_Extrait_:

- - - - - - -

La domination de régimes fascistes, le pacte germano-soviétique en 1939 et la Seconde Guerre mondiale auront pour conséquence une réorganisation importante du mouvement ouvrier avec la quasi-disparition des Partis communistes d’Allemagne, d’Espagne, leur affaiblissement en Italie et France de même que celle des partis sociaux-démocrates. Pendant le conflit mondial, le maintien, la renaissance de certains (en particulier des partis communistes français et italien) se fera au travers de la participation à la résistance aux régimes dictatoriaux empreinte d’un nationalisme voire d’un chauvinisme qui permettra leur intégration aux gouvernements et aux régimes mis en place à la sortie de la guerre.

Éternel recommencement ?

- - - - - - -

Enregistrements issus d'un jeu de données
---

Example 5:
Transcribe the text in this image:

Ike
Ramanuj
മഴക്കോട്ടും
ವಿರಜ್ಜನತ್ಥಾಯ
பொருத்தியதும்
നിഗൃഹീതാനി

- - - - - - -

_Consignes_:
• a. D'après l'extrait sur le mouvement ouvrier, par quel moyen certains partis communistes se sont-ils maintenus ou ont-ils connu une renaissance pendant le conflit mondial ?
• b. Reprenez l'extrait sur le mouvement ouvrier là où il s'arrête et poursuivez-en la rédaction.

_Réponses attendues_:
• a. Par leur participation à la résistance aux régimes dictatoriaux.

• b.
Le redéploiement économique de l’après-guerre, sur fond de destructions massives, va s’adosser à des gouvernements de collaboration de classe au niveau politique en liaison avec une intégration du mouvement syndical. Le tout peut se résumer dans les messages dictés de Moscou et portés par Thorez : « Un seul État, une seule armée, une seule police », puis dans le cadre de la « Bataille de la production », l’injonction : « Produire, faire du charbon : C’est la forme la plus élevée de votre devoir de classe, de votre devoir de Français ! » Une politique qui ne s’avérera pas si facile à tenir pour les communistes en situation de guerres coloniales et de répression de grévistes sur fond de (re)mobilisations ouvrières tandis que les sociaux-démocrates, dans toute l’Europe occidentale, gèrent désormais loyalement les affaires de la bourgeoisie et mènent en France la sale guerre d’Algérie.

Jusque dans les années 68, la relative embellie économique et sociale associée à la collaboration des partis réformistes puis à la mise en place du régime autoritaire de la Ve République et la surexploitation des travailleurs immigrés vont permettre une modernisation de la société française. La réorganisation des rapports aux principales colonies et la mise en place de la Françafrique avec la complicité de la SFIO et la bienveillance du PCF vont aussi contribuer à cette relative prospérité, englobée sous le vocable trompeur des Trente glorieuses. C’est, pour les partis communistes, l’époque du « passage pacifique au socialisme » malgré l’évidence des leçons à tirer de l’expérience chilienne.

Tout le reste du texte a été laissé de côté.